_ASSIGNMENT_. Reproduce every one of the following lines word for word, without changing anything.

Items from a data source
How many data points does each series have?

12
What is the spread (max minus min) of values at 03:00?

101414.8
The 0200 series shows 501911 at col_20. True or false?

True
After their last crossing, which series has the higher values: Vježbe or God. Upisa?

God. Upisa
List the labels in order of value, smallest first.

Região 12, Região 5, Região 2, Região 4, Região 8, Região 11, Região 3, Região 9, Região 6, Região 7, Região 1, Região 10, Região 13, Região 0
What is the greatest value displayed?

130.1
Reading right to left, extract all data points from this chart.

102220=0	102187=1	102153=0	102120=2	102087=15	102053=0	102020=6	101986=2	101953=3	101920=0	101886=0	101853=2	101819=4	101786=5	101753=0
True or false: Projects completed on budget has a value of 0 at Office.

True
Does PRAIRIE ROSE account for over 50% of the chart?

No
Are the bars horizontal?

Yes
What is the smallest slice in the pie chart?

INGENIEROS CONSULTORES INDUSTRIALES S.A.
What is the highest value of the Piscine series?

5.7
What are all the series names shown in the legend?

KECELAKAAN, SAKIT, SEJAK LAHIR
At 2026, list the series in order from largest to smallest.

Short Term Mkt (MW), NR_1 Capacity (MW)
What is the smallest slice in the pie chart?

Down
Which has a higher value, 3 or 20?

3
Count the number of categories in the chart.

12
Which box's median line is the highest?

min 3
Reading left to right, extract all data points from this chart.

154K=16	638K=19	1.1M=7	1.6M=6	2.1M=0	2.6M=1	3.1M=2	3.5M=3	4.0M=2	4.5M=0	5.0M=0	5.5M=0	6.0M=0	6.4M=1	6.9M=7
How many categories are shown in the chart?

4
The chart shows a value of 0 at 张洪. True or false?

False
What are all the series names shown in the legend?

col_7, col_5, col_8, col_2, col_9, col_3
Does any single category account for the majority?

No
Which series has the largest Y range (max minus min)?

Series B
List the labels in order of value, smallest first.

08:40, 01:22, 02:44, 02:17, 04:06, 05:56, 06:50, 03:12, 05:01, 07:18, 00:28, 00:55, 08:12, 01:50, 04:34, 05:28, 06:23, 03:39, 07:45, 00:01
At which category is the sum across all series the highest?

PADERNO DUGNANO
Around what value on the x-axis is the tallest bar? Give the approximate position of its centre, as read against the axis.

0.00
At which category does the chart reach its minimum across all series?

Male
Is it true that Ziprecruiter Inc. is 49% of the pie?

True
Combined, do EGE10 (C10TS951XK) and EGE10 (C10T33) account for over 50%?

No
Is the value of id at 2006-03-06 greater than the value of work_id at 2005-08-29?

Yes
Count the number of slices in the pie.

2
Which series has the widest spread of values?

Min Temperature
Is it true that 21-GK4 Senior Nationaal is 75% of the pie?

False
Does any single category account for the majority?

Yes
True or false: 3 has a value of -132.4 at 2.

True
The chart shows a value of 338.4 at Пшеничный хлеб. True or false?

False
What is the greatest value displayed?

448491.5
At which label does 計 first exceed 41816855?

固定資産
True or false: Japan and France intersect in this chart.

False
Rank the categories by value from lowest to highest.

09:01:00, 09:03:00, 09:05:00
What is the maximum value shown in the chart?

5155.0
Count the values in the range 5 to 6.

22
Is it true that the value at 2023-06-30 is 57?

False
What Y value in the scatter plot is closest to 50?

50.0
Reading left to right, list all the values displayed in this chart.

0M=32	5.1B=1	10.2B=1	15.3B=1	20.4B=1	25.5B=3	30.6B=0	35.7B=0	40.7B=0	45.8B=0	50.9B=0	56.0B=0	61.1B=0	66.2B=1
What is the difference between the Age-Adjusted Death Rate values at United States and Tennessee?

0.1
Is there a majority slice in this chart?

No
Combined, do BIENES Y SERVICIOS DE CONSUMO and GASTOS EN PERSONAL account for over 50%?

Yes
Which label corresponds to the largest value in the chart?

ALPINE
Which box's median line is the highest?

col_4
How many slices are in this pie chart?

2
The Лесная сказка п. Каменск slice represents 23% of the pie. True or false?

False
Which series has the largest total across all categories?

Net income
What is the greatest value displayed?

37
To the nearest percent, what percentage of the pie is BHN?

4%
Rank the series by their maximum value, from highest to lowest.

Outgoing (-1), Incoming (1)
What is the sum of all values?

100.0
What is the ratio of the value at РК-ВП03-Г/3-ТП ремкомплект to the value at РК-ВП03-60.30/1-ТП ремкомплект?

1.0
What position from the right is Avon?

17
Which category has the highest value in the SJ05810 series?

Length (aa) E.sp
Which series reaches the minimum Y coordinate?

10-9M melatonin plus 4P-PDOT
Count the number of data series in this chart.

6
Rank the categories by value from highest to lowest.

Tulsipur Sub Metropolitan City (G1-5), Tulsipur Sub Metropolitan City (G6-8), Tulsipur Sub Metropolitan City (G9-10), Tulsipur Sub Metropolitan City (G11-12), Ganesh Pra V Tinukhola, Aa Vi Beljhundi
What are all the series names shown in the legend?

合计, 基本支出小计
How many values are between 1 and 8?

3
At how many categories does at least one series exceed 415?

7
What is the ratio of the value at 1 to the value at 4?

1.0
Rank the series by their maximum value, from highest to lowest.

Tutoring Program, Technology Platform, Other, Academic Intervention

_WRITTEN RESPONSE_.
How many data points does each series have?

12
What is the spread (max minus min) of values at 03:00?

101414.8
The 0200 series shows 501911 at col_20. True or false?

True
After their last crossing, which series has the higher values: Vježbe or God. Upisa?

God. Upisa
List the labels in order of value, smallest first.

Região 12, Região 5, Região 2, Região 4, Região 8, Região 11, Região 3, Região 9, Região 6, Região 7, Região 1, Região 10, Região 13, Região 0
What is the greatest value displayed?

130.1
Reading right to left, extract all data points from this chart.

102220=0	102187=1	102153=0	102120=2	102087=15	102053=0	102020=6	101986=2	101953=3	101920=0	101886=0	101853=2	101819=4	101786=5	101753=0
True or false: Projects completed on budget has a value of 0 at Office.

True
Does PRAIRIE ROSE account for over 50% of the chart?

No
Are the bars horizontal?

Yes
What is the smallest slice in the pie chart?

INGENIEROS CONSULTORES INDUSTRIALES S.A.
What is the highest value of the Piscine series?

5.7
What are all the series names shown in the legend?

KECELAKAAN, SAKIT, SEJAK LAHIR
At 2026, list the series in order from largest to smallest.

Short Term Mkt (MW), NR_1 Capacity (MW)
What is the smallest slice in the pie chart?

Down
Which has a higher value, 3 or 20?

3
Count the number of categories in the chart.

12
Which box's median line is the highest?

min 3
Reading left to right, extract all data points from this chart.

154K=16	638K=19	1.1M=7	1.6M=6	2.1M=0	2.6M=1	3.1M=2	3.5M=3	4.0M=2	4.5M=0	5.0M=0	5.5M=0	6.0M=0	6.4M=1	6.9M=7
How many categories are shown in the chart?

4
The chart shows a value of 0 at 张洪. True or false?

False
What are all the series names shown in the legend?

col_7, col_5, col_8, col_2, col_9, col_3
Does any single category account for the majority?

No
Which series has the largest Y range (max minus min)?

Series B
List the labels in order of value, smallest first.

08:40, 01:22, 02:44, 02:17, 04:06, 05:56, 06:50, 03:12, 05:01, 07:18, 00:28, 00:55, 08:12, 01:50, 04:34, 05:28, 06:23, 03:39, 07:45, 00:01
At which category is the sum across all series the highest?

PADERNO DUGNANO
Around what value on the x-axis is the tallest bar? Give the approximate position of its centre, as read against the axis.

0.00
At which category does the chart reach its minimum across all series?

Male
Is it true that Ziprecruiter Inc. is 49% of the pie?

True
Combined, do EGE10 (C10TS951XK) and EGE10 (C10T33) account for over 50%?

No
Is the value of id at 2006-03-06 greater than the value of work_id at 2005-08-29?

Yes
Count the number of slices in the pie.

2
Which series has the widest spread of values?

Min Temperature
Is it true that 21-GK4 Senior Nationaal is 75% of the pie?

False
Does any single category account for the majority?

Yes
True or false: 3 has a value of -132.4 at 2.

True
The chart shows a value of 338.4 at Пшеничный хлеб. True or false?

False
What is the greatest value displayed?

448491.5
At which label does 計 first exceed 41816855?

固定資産
True or false: Japan and France intersect in this chart.

False
Rank the categories by value from lowest to highest.

09:01:00, 09:03:00, 09:05:00
What is the maximum value shown in the chart?

5155.0
Count the values in the range 5 to 6.

22
Is it true that the value at 2023-06-30 is 57?

False
What Y value in the scatter plot is closest to 50?

50.0
Reading left to right, list all the values displayed in this chart.

0M=32	5.1B=1	10.2B=1	15.3B=1	20.4B=1	25.5B=3	30.6B=0	35.7B=0	40.7B=0	45.8B=0	50.9B=0	56.0B=0	61.1B=0	66.2B=1
What is the difference between the Age-Adjusted Death Rate values at United States and Tennessee?

0.1
Is there a majority slice in this chart?

No
Combined, do BIENES Y SERVICIOS DE CONSUMO and GASTOS EN PERSONAL account for over 50%?

Yes
Which label corresponds to the largest value in the chart?

ALPINE
Which box's median line is the highest?

col_4
How many slices are in this pie chart?

2
The Лесная сказка п. Каменск slice represents 23% of the pie. True or false?

False
Which series has the largest total across all categories?

Net income
What is the greatest value displayed?

37
To the nearest percent, what percentage of the pie is BHN?

4%
Rank the series by their maximum value, from highest to lowest.

Outgoing (-1), Incoming (1)
What is the sum of all values?

100.0
What is the ratio of the value at РК-ВП03-Г/3-ТП ремкомплект to the value at РК-ВП03-60.30/1-ТП ремкомплект?

1.0
What position from the right is Avon?

17
Which category has the highest value in the SJ05810 series?

Length (aa) E.sp
Which series reaches the minimum Y coordinate?

10-9M melatonin plus 4P-PDOT
Count the number of data series in this chart.

6
Rank the categories by value from highest to lowest.

Tulsipur Sub Metropolitan City (G1-5), Tulsipur Sub Metropolitan City (G6-8), Tulsipur Sub Metropolitan City (G9-10), Tulsipur Sub Metropolitan City (G11-12), Ganesh Pra V Tinukhola, Aa Vi Beljhundi
What are all the series names shown in the legend?

合计, 基本支出小计
How many values are between 1 and 8?

3
At how many categories does at least one series exceed 415?

7
What is the ratio of the value at 1 to the value at 4?

1.0
Rank the series by their maximum value, from highest to lowest.

Tutoring Program, Technology Platform, Other, Academic Intervention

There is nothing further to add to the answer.